Your task — Beneath this instruction is a block of data; output from it exactly the lines that run from the one containing "Table 1. The physical" through the one containing "Figure 1. Reaction", inclusive.

Source data —
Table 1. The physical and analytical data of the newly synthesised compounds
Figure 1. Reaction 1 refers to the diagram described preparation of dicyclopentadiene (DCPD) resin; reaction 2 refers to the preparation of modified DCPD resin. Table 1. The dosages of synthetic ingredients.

==

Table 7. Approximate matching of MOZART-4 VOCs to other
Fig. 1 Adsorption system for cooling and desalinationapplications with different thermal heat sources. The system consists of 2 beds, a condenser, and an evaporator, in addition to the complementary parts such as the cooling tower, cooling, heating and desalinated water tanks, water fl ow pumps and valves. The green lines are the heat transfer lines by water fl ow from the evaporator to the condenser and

==

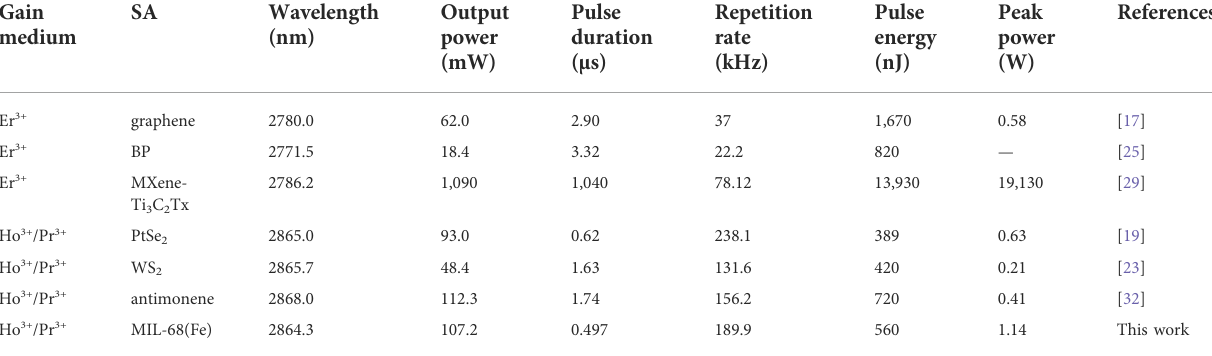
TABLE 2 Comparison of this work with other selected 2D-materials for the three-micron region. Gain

Completed task —
Table 1. The physical and analytical data of the newly synthesised compounds
Figure 1. Reaction 1 refers to the diagram described preparation of dicyclopentadiene (DCPD) resin; reaction 2 refers to the preparation of modified DCPD resin. Table 1. The dosages of synthetic ingredients.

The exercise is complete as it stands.